EXTRAIT À LIRE.
============

ThéâtreCritiques de théâtre
Crédit photo : Ute Langkafel MAIFOTO
L’idée de la pièce a émané des familias compuestas dans lesquelles les grands-parents cohabitent avec leurs enfants et leurs petits-enfants. Une telle configuration, largement répandue à Cuba, favorise les échanges intergénérationnels. Ainsi, dans Granma, les regards se croisent: d’une part, les quatre jeunes protagonistes – Milagro, Daniel, Christian et Diana – se posent en observateurs.rices du processus révolutionnaire ayant ciselé la société cubaine.
D’autre part, ils en appellent à la mémoire de leurs grands-parents respectifs: chacun.e a été l’acteur.rice, du moins le témoin privilégié, de la révolution comme ils le relatent dans les vidéos projetées sur scène. Si les grands parents ont démarré la révolution, leurs descendants, quant à eux, se seraient contentés de la «prolonger», l’étiolant jusqu’à évacuer toute la tonicité du projet. Or, les ramifications des projets de Castro, Guevara et compagnie se prolongent-elles jusqu’à aujourd’hui? Que reste-t-il du projet révolutionnaire?

============

INFORMATIONS FOURNIES.

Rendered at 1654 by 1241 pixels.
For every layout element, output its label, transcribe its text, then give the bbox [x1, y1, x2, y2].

============

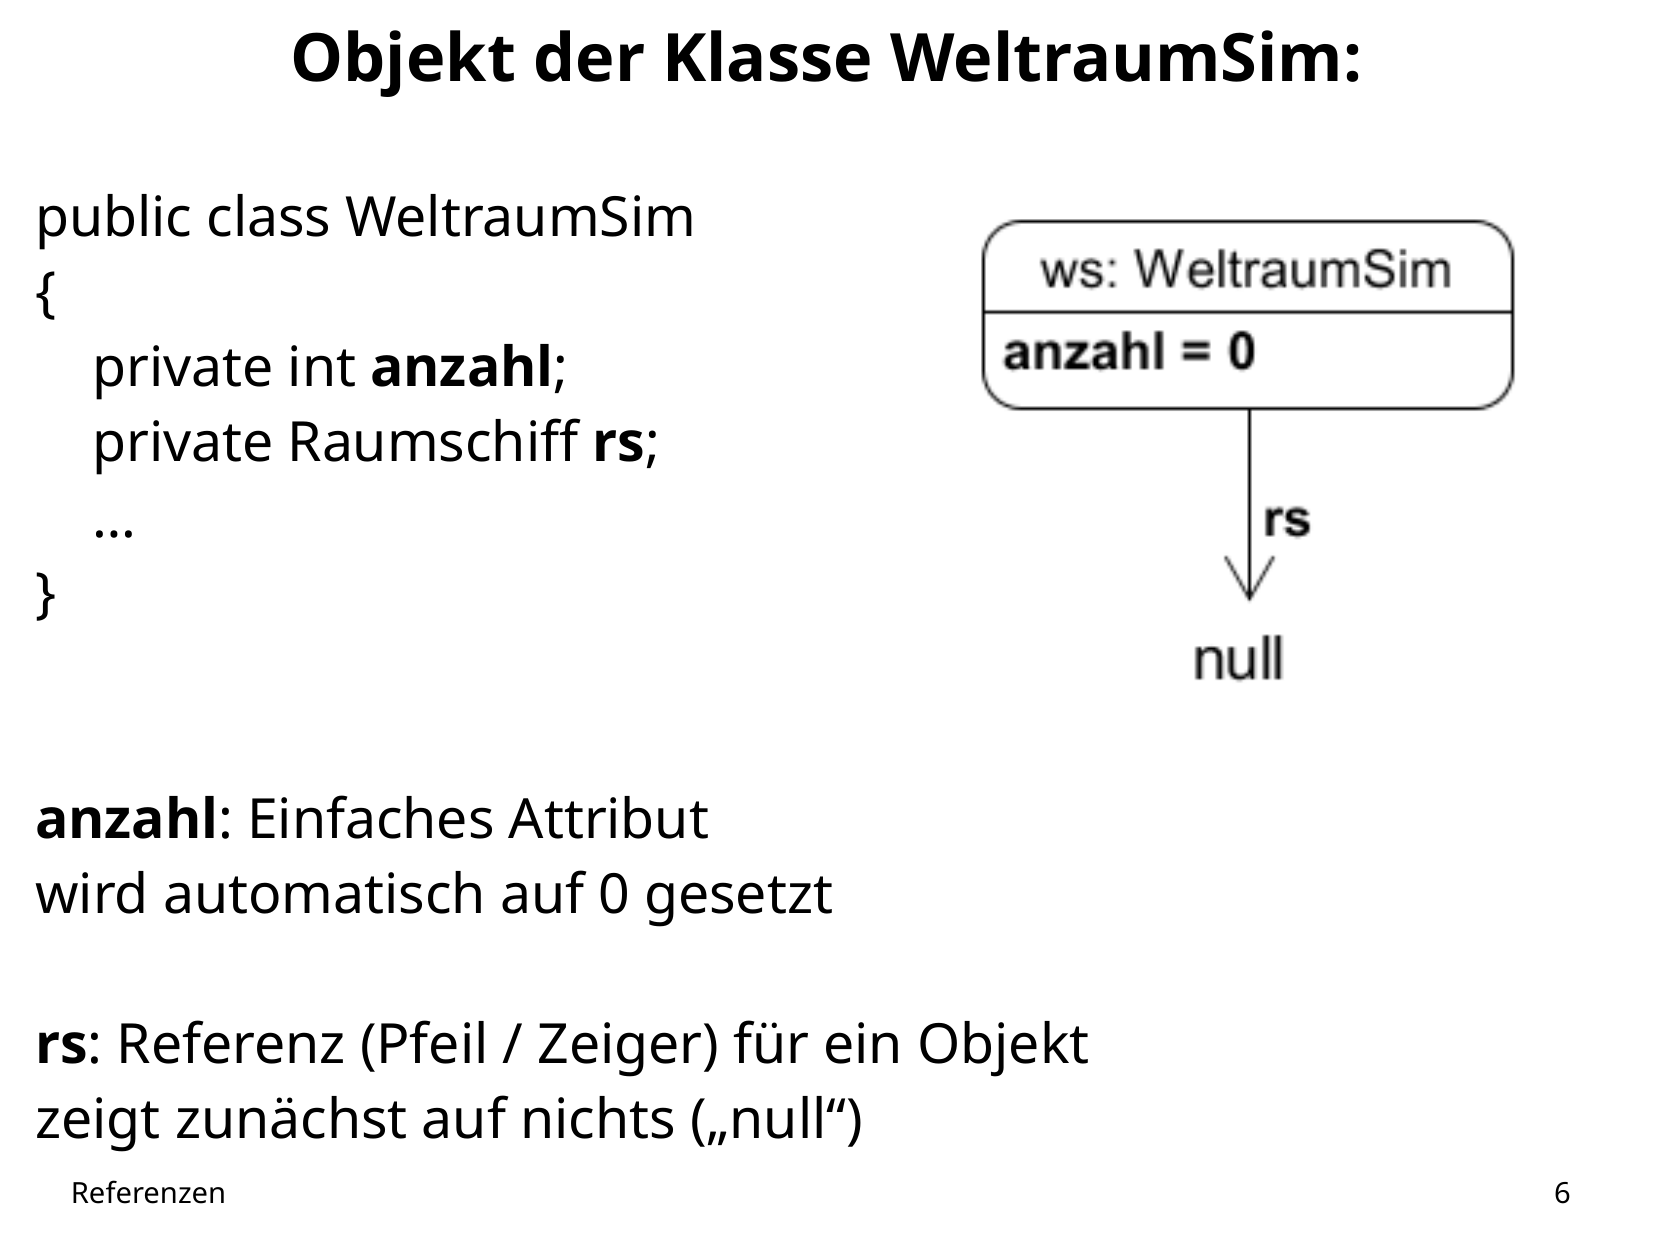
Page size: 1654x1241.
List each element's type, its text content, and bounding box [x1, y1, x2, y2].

============

OBJECTIFS.
[1] Pour chacune des affirmations (a), (b) et (c), indiquez par oui ou par non si elle concorde avec la critique de la pièce Granma, en citant mot pour mot les termes qui le prouvent. (a) Les familles où grands-parents, enfants et petits-enfants vivent ensemble sont largement répandues à Cuba. (b) Selon la critique, ce sont les petits-enfants qui ont démarré la révolution. (c) Les grands-parents racontent leur expérience dans des vidéos projetées sur scène.
[2] Répondez brièvement à chaque question sur la critique de la pièce Granma.
(a) De quel type de familles est née l'idée de la pièce ?
(b) Comment s'appellent les quatre jeunes protagonistes ?
(c) Quels dirigeants révolutionnaires la critique nomme-t-elle ?
[3] Rédigez la suite de la critique consacrée à la pièce Granma, en reprenant après sa dernière phrase.

RÉPONSES RÉDIGÉES.
[1]
(a) Oui : « Une telle configuration, largement répandue à Cuba ».
(b) Non : « Si les grands parents ont démarré la révolution ».
(c) Oui : « comme ils le relatent dans les vidéos projetées sur scène ».

[2]
(a) Des familias compuestas, dans lesquelles les grands-parents cohabitent avec leurs enfants et leurs petits-enfants.
(b) Milagro, Daniel, Christian et Diana.
(c) Castro et Guevara.

[3]
Une histoire fascinante
Les recherches qu’a démarrées l’équipe de création de Granma il y a trois ans couvrent un large pan du passé de l’île. Il est ainsi question de la destitution du régime de Fulgencio Batista suite à la mobilisation des forces révolutionnaires, et de l’opiniâtreté avec laquelle elles ont défendu leurs idéaux socialistes contre les puissances impérialistes et contre-révolutionnaires. Parmi quelques jalons de la mise en place du socialisme à Cuba, la pièce relate le Ministère chargé de cataloguer, puis de redistribuer les biens de la bourgeoisie pré-révolutionnaire, de même que les carnets de rationnement, las libretas, dont étaient dotées les familles à compter de 1962 (une sorte de «revenu minimum garanti… en nature!» comme le vulgarisent les protagonistes du spectacle). Il est également question du schisme ayant mené à l’implosion du bloc soviétique, de même que la periodo especial conséquente au cours de laquelle le PIB du pays a chuté de 40%. Au fil des ans, les manquements envers certaines promesses révolutionnaires se sont accumulés, livrant la population à l’hébétude de même qu’à une vie rude.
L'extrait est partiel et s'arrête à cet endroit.